La radio

Tous les matins, au réveil, la radio est allumée dans la cuisine. Ça parle, ça se dispute, ça raconte… Ça peut être une chronique sur France Inter, une interview sur Europe 1, ça peut être un politique qui vient faire la promotion de son dernier album ou un chanteur qui veut nous expliquer à quel point le gouvernement est mauvais, un humoriste pas drôle ou un bulletin météo rigolo, l’essentiel, c’est que ça parle. Des voix, parfois un peu de musique, pas trop, parfois un peu de pub, toujours trop, quoi qu’on écoute, quoi qu’on regarde, quoi qu’on lise, il y a toujours trop de pub, c’est dans la nature de la pub d’être trop. L’illusion d’une compagnie pour meubler la solitude d’un foyer vide.

Plus tard, quand la vie a rendu le foyer un peu moins vide, toujours la radio. Le matin, juste le matin, mais tous les matin, chaque matin. Une habitude, un besoin, un interlocuteur est là mais il est taiseux, sa parole est rare quand on ne l’interroge pas sur un de ses sujets de prédilection, et ceux-ci sont assez spécifiques pour exclure la discussion banale, les mots de tous les jours. La radio comble les besoins de bavardage, les besoins d’écoute, quand on n’entend pas les gens, on entend les ondes. Une voix, une vie.

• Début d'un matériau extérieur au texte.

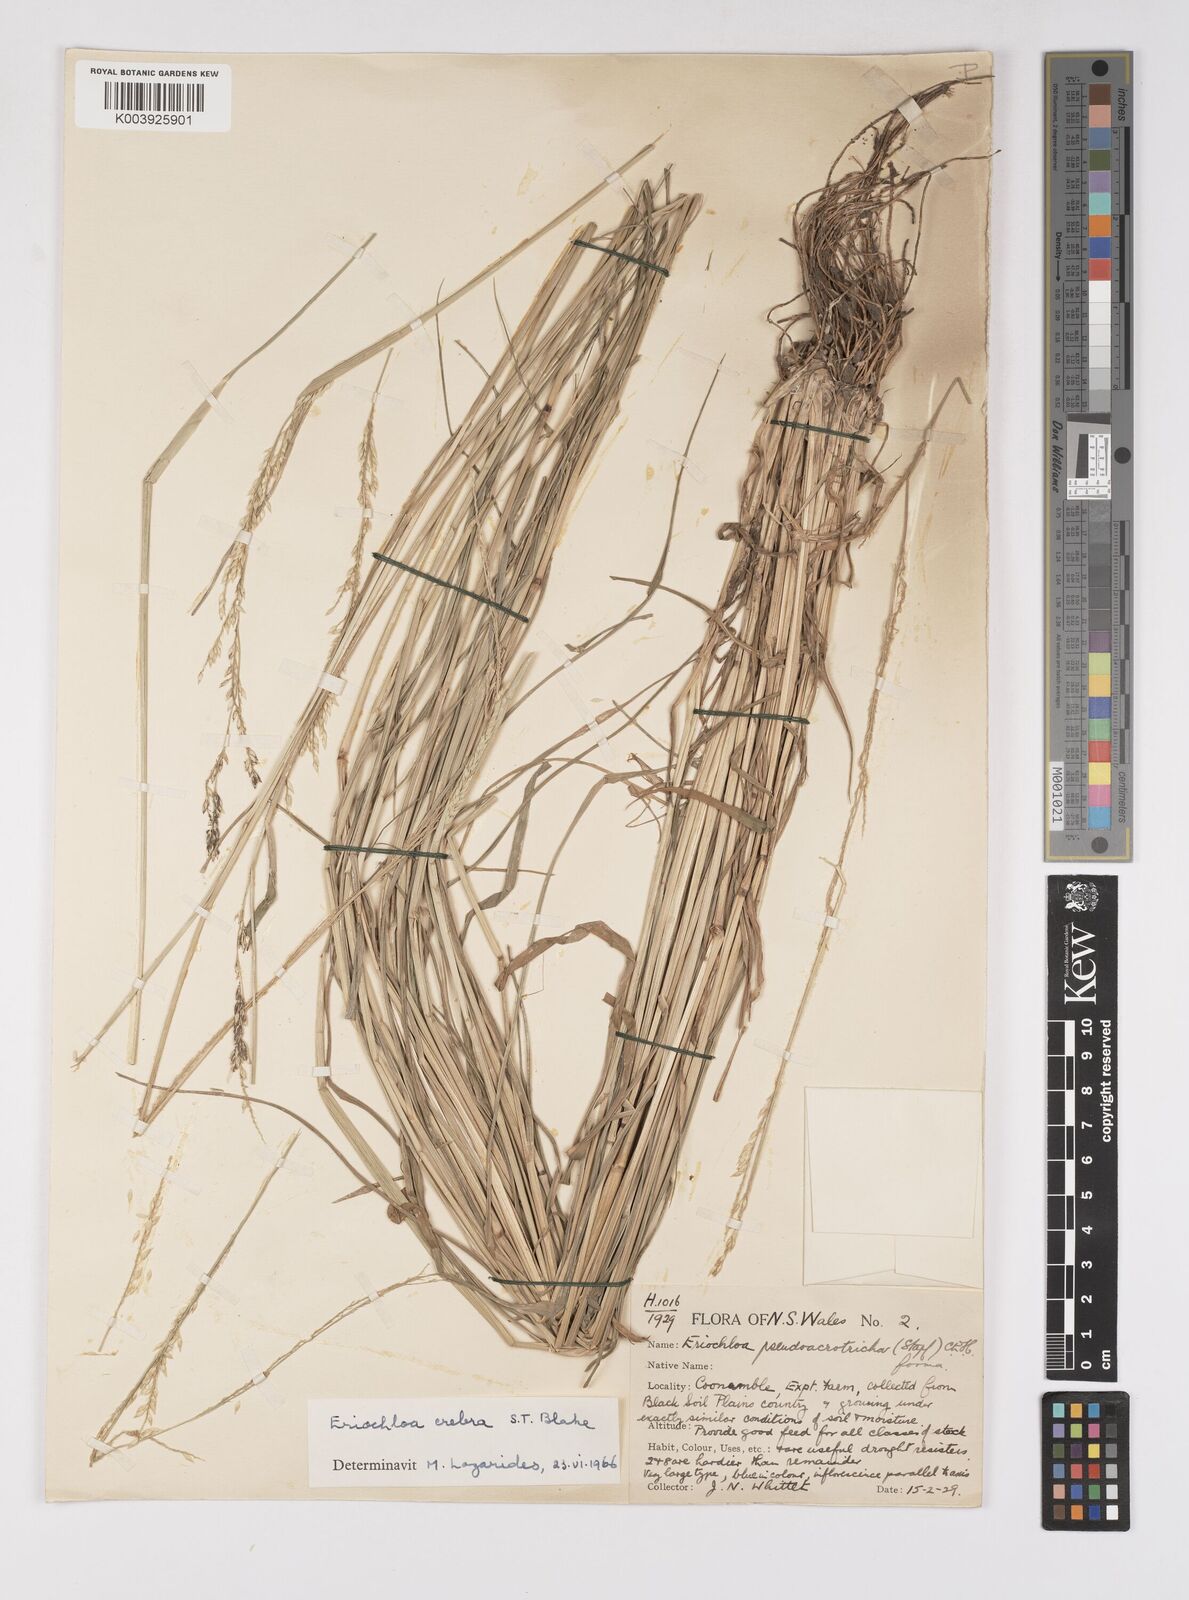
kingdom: Plantae
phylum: Tracheophyta
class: Liliopsida
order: Poales
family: Poaceae
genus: Eriochloa
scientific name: Eriochloa crebra
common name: Cup grass
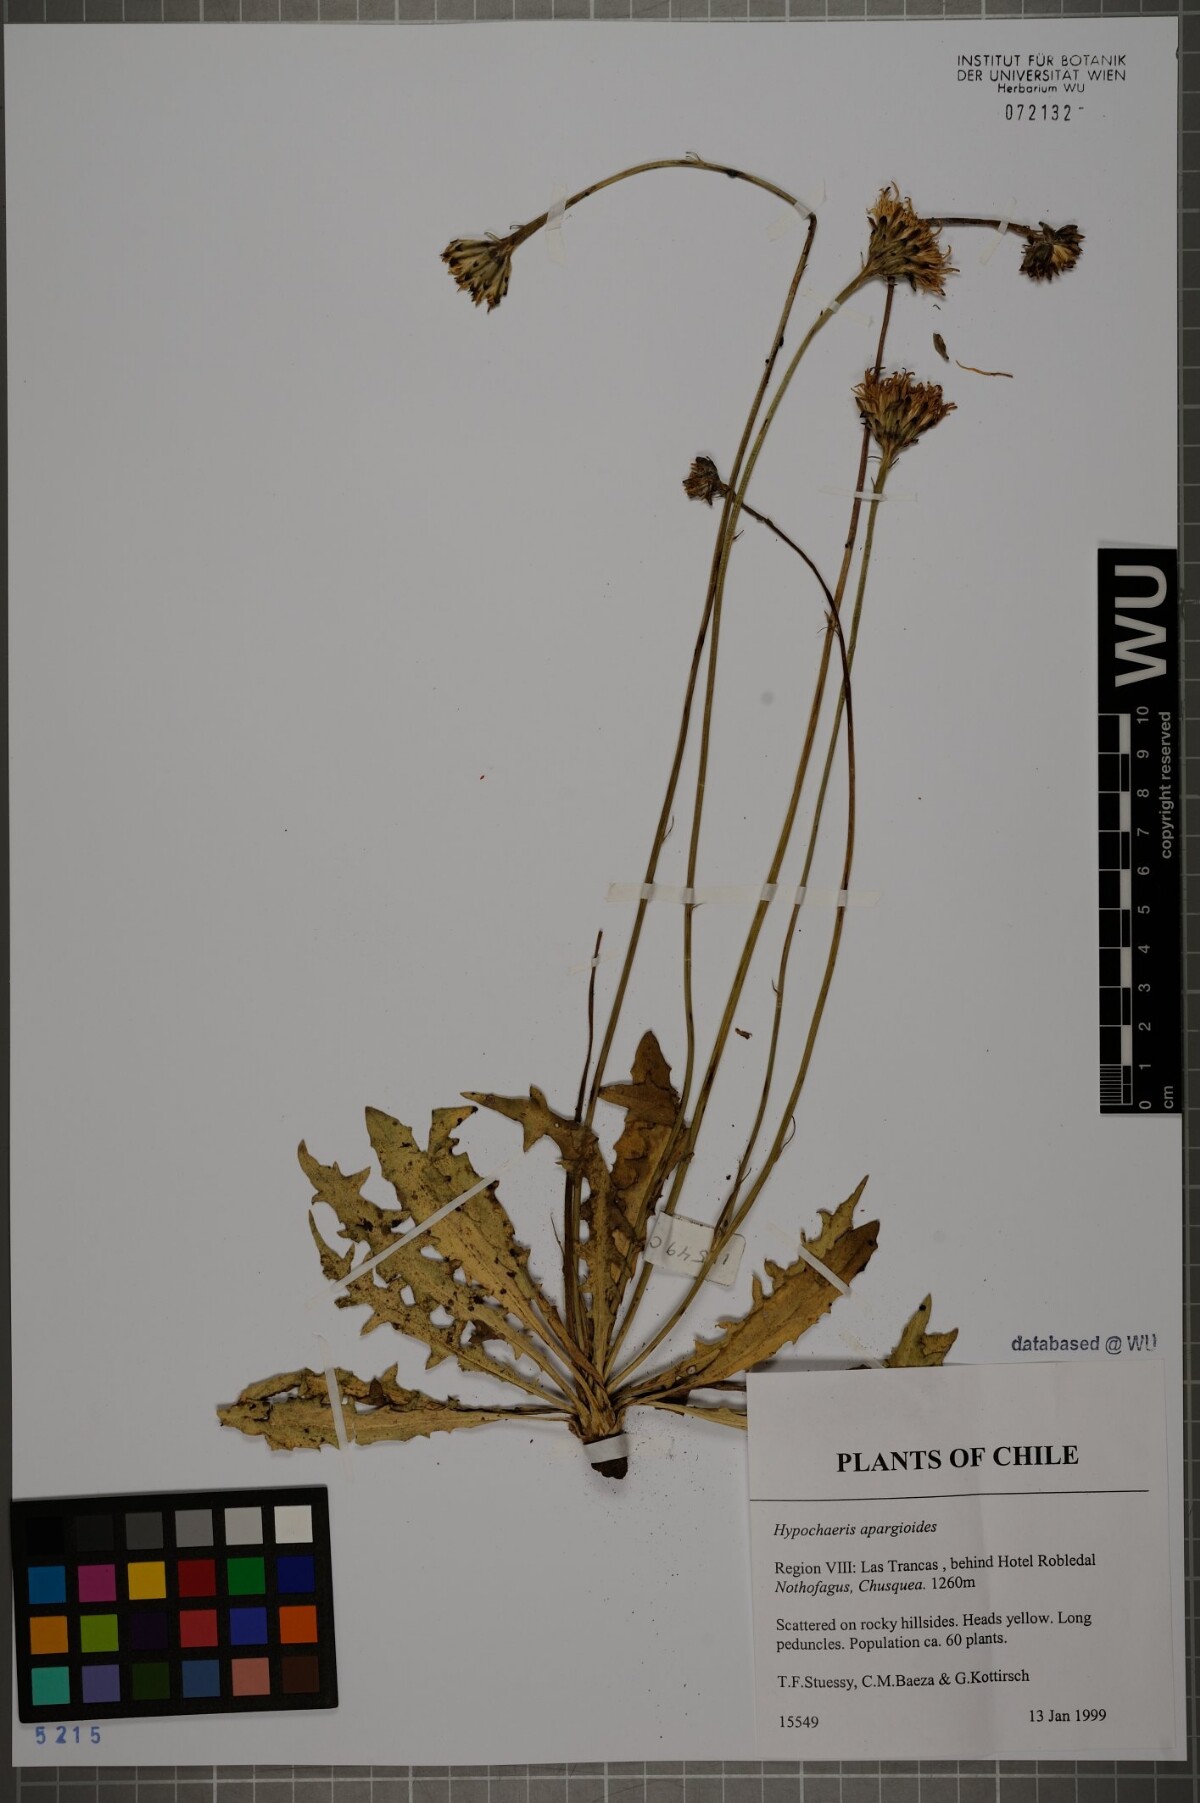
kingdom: Plantae
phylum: Tracheophyta
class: Magnoliopsida
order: Asterales
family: Asteraceae
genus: Hypochaeris
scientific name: Hypochaeris apargioides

Vous avez l’impression que personne ne l’écoute, vous essayez de l’éteindre ? Malheureux, quelle idée, surtout pas, cette voix qui remplit le silence est un besoin vital ! Toujours allumée, toujours là, fidèle au poste, on se fiche des mots tant que les ondes les apportent, on se fiche des ondes tant que les mots sont là.

Et puis, un jour, la radio s’éteignit. Définitivement. Une panne de l’appareil ? Une panne de l’émetteur ? Non… en fait, ça faisait longtemps qu’il n’y avait plus personne pour les écouter, il n’y avait maintenant plus personne pour entendre ces mots qui voguaient sur les ondes… alors la radio s’était tue, elle avait enfin laissé revenir le silence. Au-revoir, les mots. Au-revoir, les bavardages. Au-revoir, tous les jacassants de l’autre côté de l’appareil. Celle qui vous entendait était partie, elle ne vous écoutait pas vraiment, maintenant elle ne vous entendra plus. Éteignez la radio, vous ne la troublerez plus…



Une réponse à « La radio »

  1. Joliment dit…
    J’apprécie beaucoup l’humour qui s’en dégage, et une poésie douce et délicate, un tout petit peu surréaliste.